Sa voix claire et douce d'enfant lui décrocha un sourire et il suivit la main tendue de sa sœur.
- T'imagines, continua-t-elle, on est à quelques heures de revoir Wil ! Y'm'a trop manqué, se réjouit la petite fille.
Son frère manifestait le même enjouement, et ses yeux gris-violets brillèrent en entendant le nom de son meilleur ami. Les deux jumeaux se toisèrent un moment comme pour s'assurer qu'ils étaient bien là, tous les deux, l'un à côté de l'autre dans l'avion qui les ramenait chez eux, dans leur chère maison d’Arizona.
Ils étaient partis d'Amérique un an auparavant pour l'Europe, et languissaient de retrouver le lieu et les personnes avec lesquelles ils avaient grandi, leurs amis, et en particulier Wilhem. Ariane l'adorait, elle le considérait comme son frère, bien que cela soit si différent de la relation qu'elle avait avec Thys. Leurs parents étaient de vieux amis, et les trois enfants avaient quasiment grandi ensemble. Le pauvre garçon était atteint d'une maladie étrange, dont Ariane ne saisissait ni le danger, ni réellement les conséquences. Elle savait simplement que l'une d'elles était de le cloîtrer chez lui, même s'il pouvait parfois sortir de sa prison quand son état le lui permettait. Aucun des jumeaux n'en avait conscience, mais leur présence permettait au jeune garçon de tenir et d'affronter sa maladie.
Le commandant de l'avion annonça un atterrissage très prochain, et Ariane entendit ses parents, assis sur les sièges du devant, discuter à propos du réaménagement. Elle prit la main de son frère et la serra très fort.

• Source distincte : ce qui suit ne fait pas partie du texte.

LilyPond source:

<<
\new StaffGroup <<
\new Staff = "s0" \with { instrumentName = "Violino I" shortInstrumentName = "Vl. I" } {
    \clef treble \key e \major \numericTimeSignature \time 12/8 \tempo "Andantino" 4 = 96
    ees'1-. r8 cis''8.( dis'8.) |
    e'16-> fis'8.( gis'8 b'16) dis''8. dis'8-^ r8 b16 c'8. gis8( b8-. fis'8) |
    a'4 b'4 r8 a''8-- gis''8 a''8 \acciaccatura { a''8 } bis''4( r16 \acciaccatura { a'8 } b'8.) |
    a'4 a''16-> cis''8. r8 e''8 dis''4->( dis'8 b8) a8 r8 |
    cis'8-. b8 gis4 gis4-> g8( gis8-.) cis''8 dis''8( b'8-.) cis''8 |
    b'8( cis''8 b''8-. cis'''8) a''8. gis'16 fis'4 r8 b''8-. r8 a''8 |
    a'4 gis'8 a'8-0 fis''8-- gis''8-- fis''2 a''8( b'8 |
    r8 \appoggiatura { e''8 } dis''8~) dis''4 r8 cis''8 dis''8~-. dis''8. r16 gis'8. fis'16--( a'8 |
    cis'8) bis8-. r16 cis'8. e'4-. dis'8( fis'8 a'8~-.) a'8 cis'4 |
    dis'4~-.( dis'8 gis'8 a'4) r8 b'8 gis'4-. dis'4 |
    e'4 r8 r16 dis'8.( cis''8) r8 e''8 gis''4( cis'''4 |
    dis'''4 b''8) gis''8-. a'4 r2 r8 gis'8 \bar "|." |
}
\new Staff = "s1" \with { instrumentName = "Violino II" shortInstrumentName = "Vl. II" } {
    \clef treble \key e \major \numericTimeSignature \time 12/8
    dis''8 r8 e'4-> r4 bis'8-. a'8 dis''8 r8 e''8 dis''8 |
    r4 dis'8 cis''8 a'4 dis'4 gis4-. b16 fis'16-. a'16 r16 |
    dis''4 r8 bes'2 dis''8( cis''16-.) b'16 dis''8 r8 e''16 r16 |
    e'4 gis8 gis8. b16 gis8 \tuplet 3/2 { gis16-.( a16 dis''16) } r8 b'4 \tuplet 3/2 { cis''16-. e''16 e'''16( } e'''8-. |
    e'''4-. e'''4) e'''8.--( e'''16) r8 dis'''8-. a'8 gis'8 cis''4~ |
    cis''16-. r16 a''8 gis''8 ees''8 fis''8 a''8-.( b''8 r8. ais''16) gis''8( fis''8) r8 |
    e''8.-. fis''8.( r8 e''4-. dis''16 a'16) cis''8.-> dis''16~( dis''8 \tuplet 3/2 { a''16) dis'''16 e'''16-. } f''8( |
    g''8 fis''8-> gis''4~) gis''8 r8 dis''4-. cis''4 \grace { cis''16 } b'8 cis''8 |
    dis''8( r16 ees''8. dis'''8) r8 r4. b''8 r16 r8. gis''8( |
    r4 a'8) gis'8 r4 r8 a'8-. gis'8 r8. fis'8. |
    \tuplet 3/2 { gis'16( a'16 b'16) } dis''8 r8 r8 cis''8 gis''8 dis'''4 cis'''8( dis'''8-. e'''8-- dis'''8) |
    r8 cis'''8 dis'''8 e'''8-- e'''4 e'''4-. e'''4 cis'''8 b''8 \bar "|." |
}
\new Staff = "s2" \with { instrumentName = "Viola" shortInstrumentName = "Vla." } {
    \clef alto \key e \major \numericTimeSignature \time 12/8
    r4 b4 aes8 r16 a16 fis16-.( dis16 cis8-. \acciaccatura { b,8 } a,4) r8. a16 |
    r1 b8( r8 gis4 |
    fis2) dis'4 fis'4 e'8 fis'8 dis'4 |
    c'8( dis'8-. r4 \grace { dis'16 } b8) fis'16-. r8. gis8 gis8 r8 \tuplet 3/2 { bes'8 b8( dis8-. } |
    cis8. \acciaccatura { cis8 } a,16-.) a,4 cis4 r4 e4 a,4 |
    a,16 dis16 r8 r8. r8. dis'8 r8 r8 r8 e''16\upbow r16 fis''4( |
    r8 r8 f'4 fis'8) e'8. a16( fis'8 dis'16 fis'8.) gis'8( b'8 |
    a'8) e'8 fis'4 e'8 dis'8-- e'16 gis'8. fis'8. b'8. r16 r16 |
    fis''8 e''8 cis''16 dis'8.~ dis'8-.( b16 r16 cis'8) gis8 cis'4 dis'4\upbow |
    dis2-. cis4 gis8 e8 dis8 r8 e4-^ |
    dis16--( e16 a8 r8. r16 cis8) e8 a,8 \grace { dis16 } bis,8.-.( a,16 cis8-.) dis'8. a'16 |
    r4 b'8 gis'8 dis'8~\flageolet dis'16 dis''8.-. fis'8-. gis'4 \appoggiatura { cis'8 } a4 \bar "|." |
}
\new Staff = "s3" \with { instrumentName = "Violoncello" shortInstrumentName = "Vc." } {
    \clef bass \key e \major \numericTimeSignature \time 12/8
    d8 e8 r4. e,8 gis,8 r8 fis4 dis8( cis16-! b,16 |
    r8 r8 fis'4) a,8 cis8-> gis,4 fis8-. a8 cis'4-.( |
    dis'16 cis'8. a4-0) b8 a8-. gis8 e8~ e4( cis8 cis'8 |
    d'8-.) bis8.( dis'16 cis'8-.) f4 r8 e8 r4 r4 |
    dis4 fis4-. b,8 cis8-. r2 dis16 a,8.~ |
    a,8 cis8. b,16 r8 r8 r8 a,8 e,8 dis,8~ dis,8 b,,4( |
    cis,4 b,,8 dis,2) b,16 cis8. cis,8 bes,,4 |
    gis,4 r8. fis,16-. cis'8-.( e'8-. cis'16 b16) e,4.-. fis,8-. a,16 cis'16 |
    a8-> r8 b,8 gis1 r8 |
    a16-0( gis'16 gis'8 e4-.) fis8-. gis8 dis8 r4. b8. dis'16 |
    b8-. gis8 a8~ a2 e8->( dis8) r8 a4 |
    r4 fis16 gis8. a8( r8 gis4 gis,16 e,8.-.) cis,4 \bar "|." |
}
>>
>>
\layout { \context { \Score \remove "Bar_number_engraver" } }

Elle était toute excitée de retrouver ses sources, bien qu'elle ait eu moins de mal à s'intégrer que Thys quand ils étaient en France. Elle détestait la France. La mer, la surpopulation, elle détestait, d’autant plus que la France était restée une des plus grandes puissances de monde, derrière les États-Unis. Ô ça, quand Ariane avait un avis arrêté sur une chose, rien ni personne ne pouvait la faire changer d'avis. Quand il avait fallu quitter son petit monde si doux, elle s’était mis en tête de protester et hurler jusqu'à ce que ses parents changent d'avis. Ils n'avaient jamais changé d'avis. On ne change pas ses plans pour une enfant gâtée, avait dit sa mère.
Ils ne leur avaient jamais dit non plus la vérité sur la raison de ce voyage d'un an. Leurs parents étaient tous deux des scientifiques de grande renommée dans leur pays, qui n’avaient aucune raison de tout quitter. Ce qu’ils ont pourtant fait sans aucune explication, ni pour leurs enfants, ni pour leurs amis, ni pour le reste de leur entourage.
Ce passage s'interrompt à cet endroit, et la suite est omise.